SELECTED EXCERPT START

If we have a Poisson process, we can apply a $\chi^2$ test to check if the counts equal some expected means.  If we hypothesize $H_0$ that $X_1, \ldots, X_n$ are independent Poisson random variables with expected means $\lambda_1, \ldots, \lambda_n$, we can use this as a basis for hypothesis testing.  Because we know that the mean and variance of $X_k$ is $\lambda_k$, we know that
$$ \frac{(X_k - \lambda_k)^2}{\lambda_k} $$
would be a non-negative random variable with expected value 1.  It asymptotically approaches the square of a standard normal.  Therefore, asymptotically,
$$ \sum_{k=1}^n \frac{(X_k - \lambda_k)^2}{\lambda_k} \sim \chi^2(n-1)$$

Notionally, this is because we are constraining $\sum_k X_k = \sum_k \lambda_k$.
We can easily test our hypothesis $H_0$ by testing the p value and rejecting sufficiently extreme p values.

**Example:** If we have counts broken up by two variables $X_{ij}$, we can apply the above to study independence.  For example, $i$ may denote whether the person is male or female, and $j$ may denote whether they are left handed, right-handed, or ambidextrous.  Then $X_{ij}$ would denote the number of people of that sex and handedness in a sample population.  We can use the $\chi^2$ test to study whether sex and handedness are correlated.  If they are not, we expect the levels to be given by
$$ \lambda_{ij} = \frac{\hat \lambda_{i\cdot} \hat \lambda_{\cdot j}}{\hat  \lambda} $$
where
$$ \hat \lambda_{i\cdot} = \sum_{j'} X_{i j'} \qquad \hat \lambda_{\cdot j} = \sum_{i'} X_{i' j} \qquad \hat \lambda = \sum_{i'j'} \lambda_{i'j'}\,. $$
With a little bit of math, we can see that asymptotically
$$ \sum_{k=1}^n \frac{(X_k - \lambda_k)^2}{\lambda_k} \sim \chi^2((r-1)(c-1))$$
where $r$ is the number of rows (i.e. the number of possible values of $i$; 2 for sex) and $c$ is the number of columns (i.e. the number of possible values of $j$; 3 for handedness).

**Question:** Where else might we use a chi-squared hypothesis test? Why?

SELECTED EXCERPT END
DATASET SECTION START

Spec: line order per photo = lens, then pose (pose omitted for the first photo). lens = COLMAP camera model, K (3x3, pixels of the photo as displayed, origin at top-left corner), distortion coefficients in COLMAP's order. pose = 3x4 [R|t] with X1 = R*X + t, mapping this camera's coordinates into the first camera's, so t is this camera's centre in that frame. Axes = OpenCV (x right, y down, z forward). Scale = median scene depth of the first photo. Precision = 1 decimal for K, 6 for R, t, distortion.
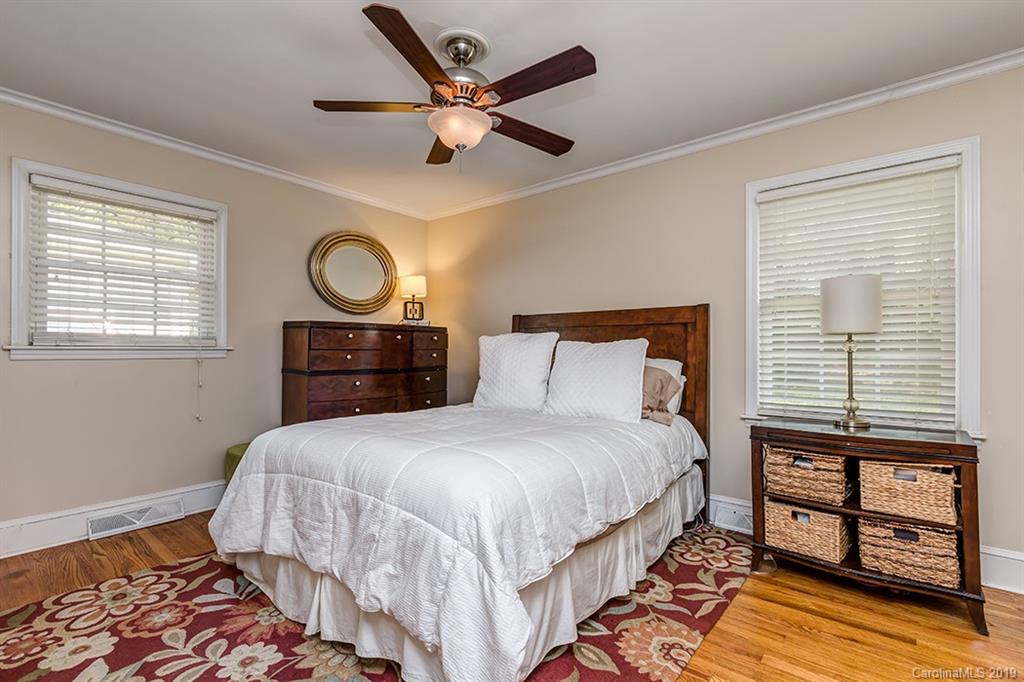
lens RADIAL K [[460.9, 0, 508.9], [0, 460.9, 338.8], [0, 0, 1]] dist [0.000453, -0.000096]
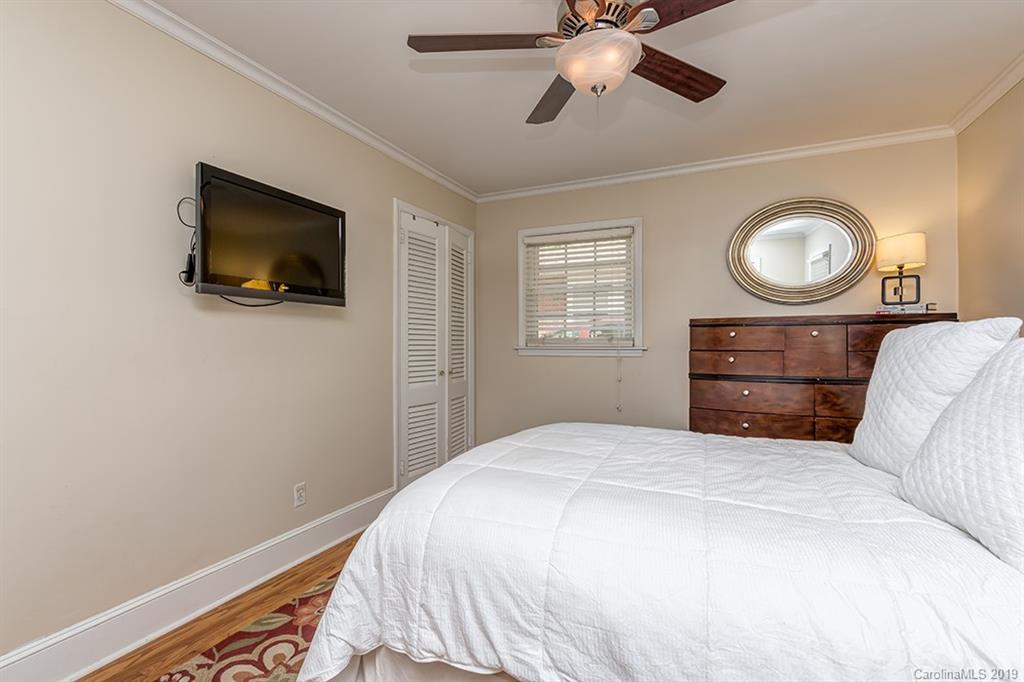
lens RADIAL K [[460.9, 0, 508.9], [0, 460.9, 338.8], [0, 0, 1]] dist [0.000453, -0.000096]
pose [[0.237673, -0.016642, -0.971203, 0.333005], [0.017706, 0.999761, -0.012798, 0.005256], [0.971184, -0.014154, 0.237911, 0.394343]]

DATASET SECTION END

SET OF TASKS
1. In the chi-squared test explanation, rewrite the passage that begins at the words "If we have a" and ends after "X_k = \sum_k \lambda_k$.", changing "expected means" to "expected values" wherever it occurs.
2. Using the chi-squared test explanation, answer each item below:
(a) Under the hypothesis $H_0$, what are the mean and variance of $X_k$?
(b) In the example, what does the index $i$ denote?
(c) How many columns does handedness contribute?
3. Continue the chi-squared test explanation, starting immediately after its final line.

EXERCISE ANSWERS
1.
If we have a Poisson process, we can apply a $\chi^2$ test to check if the counts equal some expected values.  If we hypothesize $H_0$ that $X_1, \ldots, X_n$ are independent Poisson random variables with expected values $\lambda_1, \ldots, \lambda_n$, we can use this as a basis for hypothesis testing.  Because we know that the mean and variance of $X_k$ is $\lambda_k$, we know that
$$ \frac{(X_k - \lambda_k)^2}{\lambda_k} $$
would be a non-negative random variable with expected value 1.  It asymptotically approaches the square of a standard normal.  Therefore, asymptotically,
$$ \sum_{k=1}^n \frac{(X_k - \lambda_k)^2}{\lambda_k} \sim \chi^2(n-1)$$

Notionally, this is because we are constraining $\sum_k X_k = \sum_k \lambda_k$.

2.
(a) Both the mean and the variance of $X_k$ are $\lambda_k$.
(b) It denotes whether the person is male or female.
(c) Three columns.

3.
## Bootstrapping


Estimating the standard error of an estimate can be difficult.  In general we may not have a suitable analytical approximation for our sampling distribution.  Fortunately we can numerically compute the standard error.  In previous examples, we've numerically computed the error of a parameter estimate by resampling from the entire population.  Sometimes this can be costly, so instead we subsample from the data we have already collected.

**Bootstrapping** involves sampling the data (with replacement), computing the estimator on the sample, and using that to infer *nonparametric* estimates of your confidence interval.  Let's suppose the statistic we want to compute on the data $X_1,\ldots,X_N$ is $\theta(X_1,\ldots,X_N)$.  For example, $\theta$ might be the mean or variance estimators we proposed above.  Next, let's call $\hat \theta_k$ the result of applying $\theta$ on the $k$-th random subsample of the data $X_1,\ldots,X_N$.  Then the variance of the estimator of $\theta$ is given by

$$ \frac{1}{B-1} \sum_{k=1}^B \left( \hat \theta_k - \frac{1}{B} \sum_{j=1}^B \hat \theta_j\ \right)^2\, $$

In [None]:
N = 400
bootstrap_number = 200

def bootstrap_samples(rvs, estimator, bootstrap_number):
    n = len(rvs)
    return np.array([estimator(np.random.choice(rvs, size=n)) for _ in range(bootstrap_number)])

dists = (
    sp.stats.beta(a=2., b=4.),
    sp.stats.chi2(df=10),
    sp.stats.expon(),
    sp.stats.gamma(a=1.99),
    sp.stats.norm(),
    sp.stats.uniform(),
)

for k, dist in enumerate(dists):
    plt.subplot(3,2,k+1)
    mean, var = dist.stats("mv")
    rvs = dist.rvs(size=N)
    samples = bootstrap_samples(
        rvs,
        estimator=lambda x: np.mean(x) - rvs.mean(),
        bootstrap_number=bootstrap_number
    )
    
    norm = sp.stats.norm(loc=0., scale=np.sqrt(var / (N-1)))
    plot_hist_dist(samples, norm, title=dist.dist.name)
    
plt.tight_layout()

## Determining Distributions


One common question is to have data $X_1, \ldots, X_n$ and wonder whether it has the same distribution as a hypothetical random variable $Y$.  One way to solve this problem is to take the quantile estimate of the points $X_1, \ldots, X_n$ and compare it to the quantile function $q_Y$ of $Y$.  That is, we plot the sorted points $\underline X_1, \ldots, \underline X_n$ (which form the approximate quantile function) and the points $q_Y(1/n), \ldots, q_Y(1)$ (or those points of the theoretical quantile function for $Y$).  In other words, we're plotting the points
$$ (\underline X_1, q_Y(1/n)), (\underline X_2, q_Y(2/n))\ldots, (\underline X_n, q_Y(1))\,. $$
Remember that $q_Y(U)$ has the same distribution as $Y$ so if $X$ and $Y$ share the same distribution, then these two sets of points (which are quantile approximations) should conform to the straight line $y=x$.

**Practical Usage:**
- It turns out that `scipy` will do this for us using the function `probplot`.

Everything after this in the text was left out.